We identified 12 probands and nine affected siblings with biallelic MYO15A variants including c.9861 C > T (Table 1 and Fig. 1). Affected individuals all had bilateral nonsyndromic sensorineural hearing loss, but none had congenital profound deafness typically found in patients with variants that impact MYO15A function [19]. Eight of ten individuals with newborn screening results passed the screening and subsequently developed mild-to-moderate hearing loss, which was typically noticed during early childhood. The loss progressed to moderate-to-severe and even profound with advancing age.

Discussion

Comprehensive genetic testing using high-throughput sequencing generates a large number of genetic variants that require interpretation. Synonymous variants are often excluded from this list as they are typically considered likely benign unless there is compelling evidence for the contrary or they have extremely low allele frequencies. It is known that synonymous variants may be disease-causing by several mechanisms including altered translation rate, mRNA secondary structure, or RNA splicing [20,21,22,23,24,25]. In some instances, multiple mechanisms work together in inducing disease phenotype [23]. However, computational tools to predict these effects are not always reliable [26]. Prior to this study, c.9861 C > T was classified as likely benign because it was found in 0.4% of AJ, which is above the threshold for Criterion BS1, and it is not evolutionarily conserved at the nucleotide level [4]. However, its allele frequency is consistent with the carrier frequency for ARNSHL, meaning that BS1 criterion is not applicable in light of conflicting evidence. ARNSHL is a genetically heterogeneous condition with an estimated prevalence of >1 in 10,000 in various populations, including AJ as well. The prevalence of deafness is not particularly higher in AJ than in other populations. An allele frequency of 0.4% would be consistent with carrier frequency for ARNSHL in any population. The difference among different populations are different major contributors that need to be included on the exception list of ClinGen allele frequency cutoff rules.
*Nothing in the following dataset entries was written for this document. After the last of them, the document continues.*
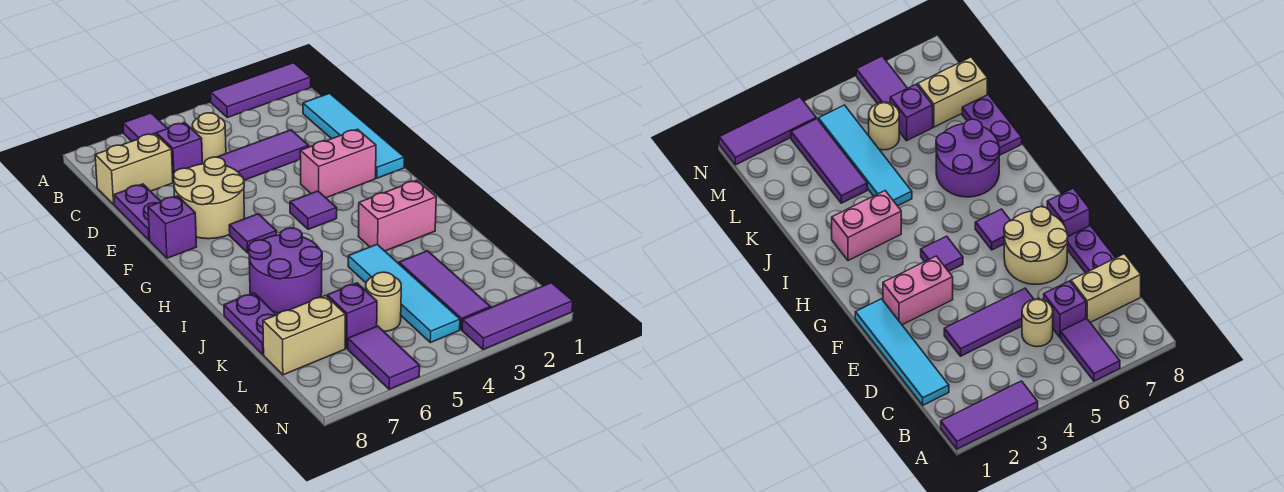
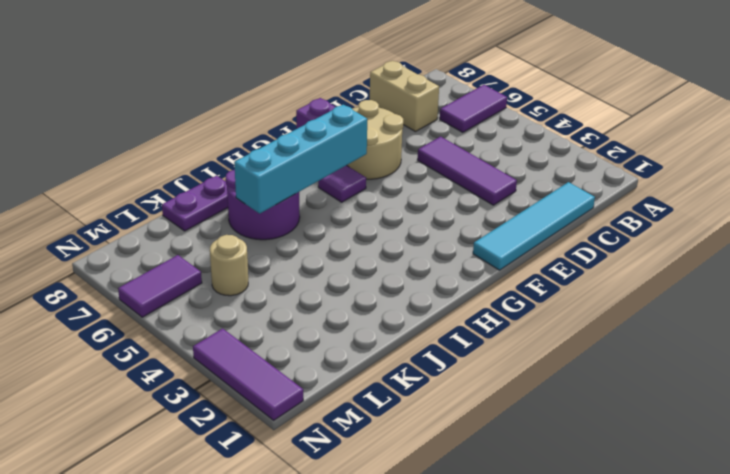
cyan 1x4 brick [234,105,367,213] -> none
none -> purple 1x3 tile [210,63,311,118]
none -> tan 1x1 round brick [192,113,226,164]
none -> purple 1x1 brick [156,123,203,182]

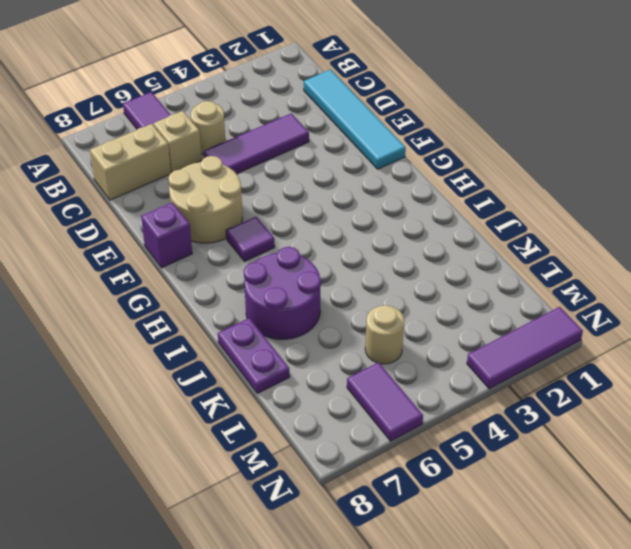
tan 1x1 brick [153,111,202,172] -> purple 1x1 brick [156,123,203,182]
none -> purple 1x3 tile [210,63,311,118]
none -> purple 1x2 plate [114,184,161,240]
none -> pink 1x2 brick [300,129,376,198]

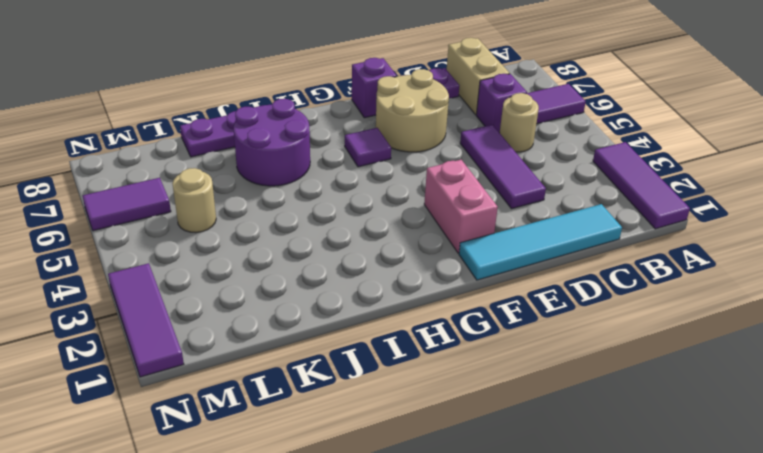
none -> purple 1x1 tile [290,191,337,229]
none -> pink 1x2 brick [358,180,436,251]
none -> cyan 1x4 tile [348,245,460,343]

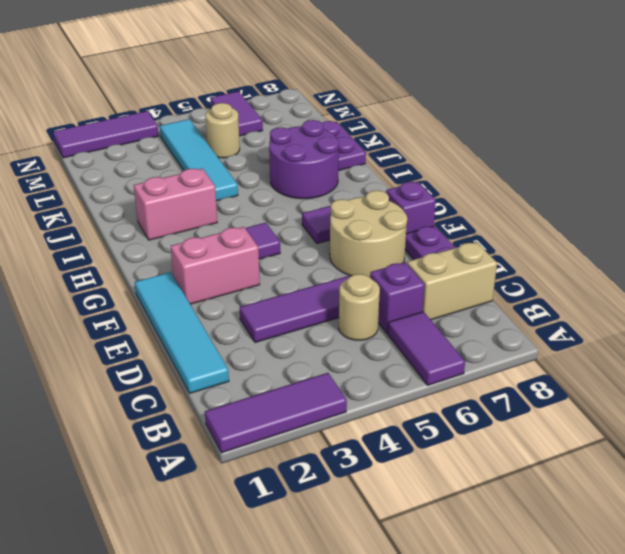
none -> purple 1x3 tile [399,251,491,330]
none -> purple 1x1 brick [327,283,377,348]
none -> tan 1x2 brick [263,296,345,375]

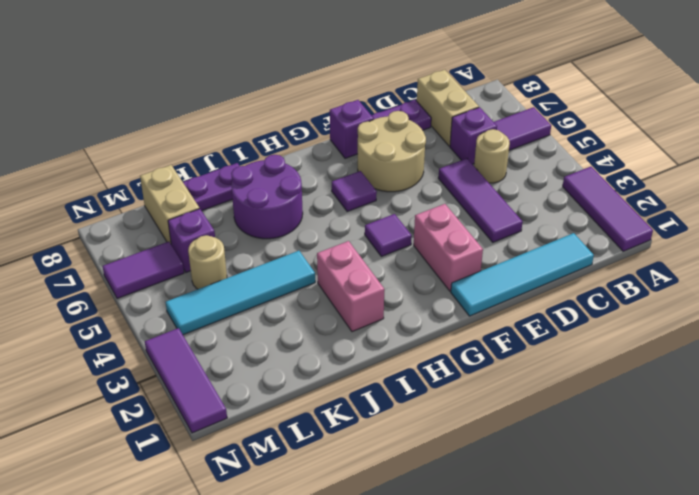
none -> purple 1x3 tile [399,251,491,330]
Our data established the pathogenicity of the variant based on strong segregation, statistical, moderate allelic, and supporting functional evidence to indicate that abnormal splicing is a probable cause (PP1_Strong, PS4, PM3, PS3_Supporting) [3, 4].

Establishing the pathogenicity of c.9861 C > T, together with other specific variant criteria, allowed us to classify c.8090 T > C/p.(Val2697Ala) as pathogenic, which led to classification of c.4642 G > A/p.(Ala1548Thr) as pathogenic. Hence, conclusive diagnoses were reached for 13 families: DY1, DY2, DY3, DY4, DY5, DY6, DY7, DY8, TAU9, MORL10, LMM12, LMM13, and CHOP14. Additional data are required to clarify the clinical significance of c.6292 G > A/p.(Asp2098Asn) identified in LMM11.

Patients with c.9861 C > T reported in this study presented with delayed-onset, mild-to-moderate hearing loss, as opposed to the congenital profound deafness typically observed in individuals with MYO15A-related hearing loss, suggesting the splicing defect of c.9861 C > T may be leaky. Notably, the majority of patients with c.9861 C > T passed newborn hearing screening, developed hearing loss during early childhood, and had a progressive loss when long-term follow -up information was available. Because this variant is relatively common in the AJ population, genetic screening of this variant may identify carrier parents and newborns with AJ ancestry at risk of hearing loss.

In conclusion, the c.9861 C > T variant in MYO15A is a relatively common synonymous variant enriched in the AJ population. It leads to abnormal splicing. Individuals homozygous or compound heterozygous for the variant show childhood onset progressive hearing loss.